* _Objective_
Lay out the lines of the material as a numbered list, leaving out blank lines. Include only the part that opens with the first line of the material and closes with the line containing "scientific name: Rosa dumetorum", both ends included.

* _Records supplied_
- - - -

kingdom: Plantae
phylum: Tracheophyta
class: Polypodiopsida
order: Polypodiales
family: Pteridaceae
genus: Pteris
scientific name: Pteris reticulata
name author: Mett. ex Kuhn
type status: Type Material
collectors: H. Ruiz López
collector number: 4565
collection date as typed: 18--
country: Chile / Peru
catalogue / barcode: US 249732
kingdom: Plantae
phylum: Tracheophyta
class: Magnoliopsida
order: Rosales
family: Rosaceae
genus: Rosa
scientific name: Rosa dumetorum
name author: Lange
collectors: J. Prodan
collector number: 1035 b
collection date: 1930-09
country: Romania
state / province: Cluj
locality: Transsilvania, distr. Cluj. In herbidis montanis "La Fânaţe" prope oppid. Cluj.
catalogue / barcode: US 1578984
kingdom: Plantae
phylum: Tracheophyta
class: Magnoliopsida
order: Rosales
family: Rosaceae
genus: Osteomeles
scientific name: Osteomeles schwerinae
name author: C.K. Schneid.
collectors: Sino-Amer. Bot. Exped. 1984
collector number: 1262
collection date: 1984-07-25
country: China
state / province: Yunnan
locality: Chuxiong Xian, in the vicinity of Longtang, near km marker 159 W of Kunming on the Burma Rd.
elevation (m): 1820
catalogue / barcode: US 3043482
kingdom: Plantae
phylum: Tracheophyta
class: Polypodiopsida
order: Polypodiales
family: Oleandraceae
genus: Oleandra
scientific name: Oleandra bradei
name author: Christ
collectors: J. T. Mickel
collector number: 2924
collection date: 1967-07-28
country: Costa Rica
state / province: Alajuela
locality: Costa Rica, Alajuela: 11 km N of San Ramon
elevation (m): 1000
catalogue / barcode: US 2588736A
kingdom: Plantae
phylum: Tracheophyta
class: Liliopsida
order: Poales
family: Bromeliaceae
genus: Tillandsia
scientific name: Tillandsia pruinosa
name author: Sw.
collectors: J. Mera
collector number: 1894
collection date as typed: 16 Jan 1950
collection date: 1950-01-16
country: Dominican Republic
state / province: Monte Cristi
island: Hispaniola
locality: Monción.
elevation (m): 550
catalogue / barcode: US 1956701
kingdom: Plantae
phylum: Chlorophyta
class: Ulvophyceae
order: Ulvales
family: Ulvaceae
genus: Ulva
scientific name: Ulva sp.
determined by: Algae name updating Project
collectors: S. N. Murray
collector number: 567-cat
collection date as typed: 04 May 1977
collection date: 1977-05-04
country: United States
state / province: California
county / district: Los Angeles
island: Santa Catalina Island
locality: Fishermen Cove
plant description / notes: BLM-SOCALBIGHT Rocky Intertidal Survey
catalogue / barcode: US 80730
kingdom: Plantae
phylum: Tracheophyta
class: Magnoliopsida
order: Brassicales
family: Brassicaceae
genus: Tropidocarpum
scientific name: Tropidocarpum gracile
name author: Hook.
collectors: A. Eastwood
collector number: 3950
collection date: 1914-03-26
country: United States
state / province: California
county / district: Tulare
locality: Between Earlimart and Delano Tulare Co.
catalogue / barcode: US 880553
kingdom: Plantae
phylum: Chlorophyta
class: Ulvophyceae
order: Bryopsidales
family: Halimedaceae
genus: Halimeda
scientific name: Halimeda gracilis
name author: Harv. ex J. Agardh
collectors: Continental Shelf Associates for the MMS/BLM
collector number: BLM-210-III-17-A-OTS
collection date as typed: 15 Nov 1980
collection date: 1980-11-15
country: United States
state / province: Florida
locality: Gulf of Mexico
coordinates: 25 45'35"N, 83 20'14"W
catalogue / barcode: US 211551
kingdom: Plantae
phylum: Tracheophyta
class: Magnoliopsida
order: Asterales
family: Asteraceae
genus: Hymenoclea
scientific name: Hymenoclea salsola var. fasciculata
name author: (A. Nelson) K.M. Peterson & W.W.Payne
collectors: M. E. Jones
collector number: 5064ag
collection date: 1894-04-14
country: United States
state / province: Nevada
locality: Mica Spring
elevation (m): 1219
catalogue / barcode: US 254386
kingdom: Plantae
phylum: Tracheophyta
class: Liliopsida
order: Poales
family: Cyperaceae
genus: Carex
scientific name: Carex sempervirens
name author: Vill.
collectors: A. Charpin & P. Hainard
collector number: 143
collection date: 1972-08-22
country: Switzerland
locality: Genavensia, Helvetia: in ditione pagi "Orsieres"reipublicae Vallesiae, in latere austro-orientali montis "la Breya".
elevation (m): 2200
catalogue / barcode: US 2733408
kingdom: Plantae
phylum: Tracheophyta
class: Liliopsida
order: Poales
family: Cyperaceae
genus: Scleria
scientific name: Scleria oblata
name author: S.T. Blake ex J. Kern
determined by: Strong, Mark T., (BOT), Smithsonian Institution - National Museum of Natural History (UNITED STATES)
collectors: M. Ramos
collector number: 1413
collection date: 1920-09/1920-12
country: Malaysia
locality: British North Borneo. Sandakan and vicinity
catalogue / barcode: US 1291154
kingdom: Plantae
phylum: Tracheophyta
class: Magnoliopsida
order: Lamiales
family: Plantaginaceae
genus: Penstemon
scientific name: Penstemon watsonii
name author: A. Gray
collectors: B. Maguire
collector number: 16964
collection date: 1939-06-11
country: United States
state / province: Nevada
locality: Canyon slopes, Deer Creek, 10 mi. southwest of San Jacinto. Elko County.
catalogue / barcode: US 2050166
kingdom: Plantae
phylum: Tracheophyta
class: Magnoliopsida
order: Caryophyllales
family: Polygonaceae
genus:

- - - -

* _Solution to this exercise_
1. kingdom: Plantae
2. phylum: Tracheophyta
3. class: Polypodiopsida
4. order: Polypodiales
5. family: Pteridaceae
6. genus: Pteris
7. scientific name: Pteris reticulata
8. name author: Mett. ex Kuhn
9. type status: Type Material
10. collectors: H. Ruiz López
11. collector number: 4565
12. collection date as typed: 18--
13. country: Chile / Peru
14. catalogue / barcode: US 249732
15. kingdom: Plantae
16. phylum: Tracheophyta
17. class: Magnoliopsida
18. order: Rosales
19. family: Rosaceae
20. genus: Rosa
21. scientific name: Rosa dumetorum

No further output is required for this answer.